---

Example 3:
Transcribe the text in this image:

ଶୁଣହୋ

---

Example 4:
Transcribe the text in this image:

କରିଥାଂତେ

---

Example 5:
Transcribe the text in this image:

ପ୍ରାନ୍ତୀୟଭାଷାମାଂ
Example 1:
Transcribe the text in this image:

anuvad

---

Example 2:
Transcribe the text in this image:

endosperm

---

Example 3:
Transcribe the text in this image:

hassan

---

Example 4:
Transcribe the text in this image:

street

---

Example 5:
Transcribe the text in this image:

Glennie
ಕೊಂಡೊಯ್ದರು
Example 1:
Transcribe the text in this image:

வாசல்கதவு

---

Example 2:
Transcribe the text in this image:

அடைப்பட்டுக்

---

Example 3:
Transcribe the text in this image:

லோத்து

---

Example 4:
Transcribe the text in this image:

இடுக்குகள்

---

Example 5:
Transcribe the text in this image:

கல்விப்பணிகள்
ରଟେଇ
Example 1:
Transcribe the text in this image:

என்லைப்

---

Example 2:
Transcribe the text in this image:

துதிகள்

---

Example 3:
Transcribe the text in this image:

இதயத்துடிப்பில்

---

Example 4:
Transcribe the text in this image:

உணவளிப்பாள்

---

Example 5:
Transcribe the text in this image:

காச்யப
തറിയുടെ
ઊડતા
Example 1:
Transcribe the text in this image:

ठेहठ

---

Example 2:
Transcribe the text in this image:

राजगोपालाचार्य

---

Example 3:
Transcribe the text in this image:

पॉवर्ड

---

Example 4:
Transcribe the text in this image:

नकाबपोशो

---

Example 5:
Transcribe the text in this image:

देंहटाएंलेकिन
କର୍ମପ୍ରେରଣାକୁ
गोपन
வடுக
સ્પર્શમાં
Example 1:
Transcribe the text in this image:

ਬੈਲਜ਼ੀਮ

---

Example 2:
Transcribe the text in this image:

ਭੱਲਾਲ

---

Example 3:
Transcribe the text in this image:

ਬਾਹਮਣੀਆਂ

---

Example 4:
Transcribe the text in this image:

******

What you should do:
Exactly as written, restate every record in the listing.

Solution to this task:
---

Example 3:
Transcribe the text in this image:

ଶୁଣହୋ

---

Example 4:
Transcribe the text in this image:

କରିଥାଂତେ

---

Example 5:
Transcribe the text in this image:

ପ୍ରାନ୍ତୀୟଭାଷାମାଂ
Example 1:
Transcribe the text in this image:

anuvad

---

Example 2:
Transcribe the text in this image:

endosperm

---

Example 3:
Transcribe the text in this image:

hassan

---

Example 4:
Transcribe the text in this image:

street

---

Example 5:
Transcribe the text in this image:

Glennie
ಕೊಂಡೊಯ್ದರು
Example 1:
Transcribe the text in this image:

வாசல்கதவு

---

Example 2:
Transcribe the text in this image:

அடைப்பட்டுக்

---

Example 3:
Transcribe the text in this image:

லோத்து

---

Example 4:
Transcribe the text in this image:

இடுக்குகள்

---

Example 5:
Transcribe the text in this image:

கல்விப்பணிகள்
ରଟେଇ
Example 1:
Transcribe the text in this image:

என்லைப்

---

Example 2:
Transcribe the text in this image:

துதிகள்

---

Example 3:
Transcribe the text in this image:

இதயத்துடிப்பில்

---

Example 4:
Transcribe the text in this image:

உணவளிப்பாள்

---

Example 5:
Transcribe the text in this image:

காச்யப
തറിയുടെ
ઊડતા
Example 1:
Transcribe the text in this image:

ठेहठ

---

Example 2:
Transcribe the text in this image:

राजगोपालाचार्य

---

Example 3:
Transcribe the text in this image:

पॉवर्ड

---

Example 4:
Transcribe the text in this image:

नकाबपोशो

---

Example 5:
Transcribe the text in this image:

देंहटाएंलेकिन
କର୍ମପ୍ରେରଣାକୁ
गोपन
வடுக
સ્પર્શમાં
Example 1:
Transcribe the text in this image:

ਬੈਲਜ਼ੀਮ

---

Example 2:
Transcribe the text in this image:

ਭੱਲਾਲ

---

Example 3:
Transcribe the text in this image:

ਬਾਹਮਣੀਆਂ

---

Example 4:
Transcribe the text in this image:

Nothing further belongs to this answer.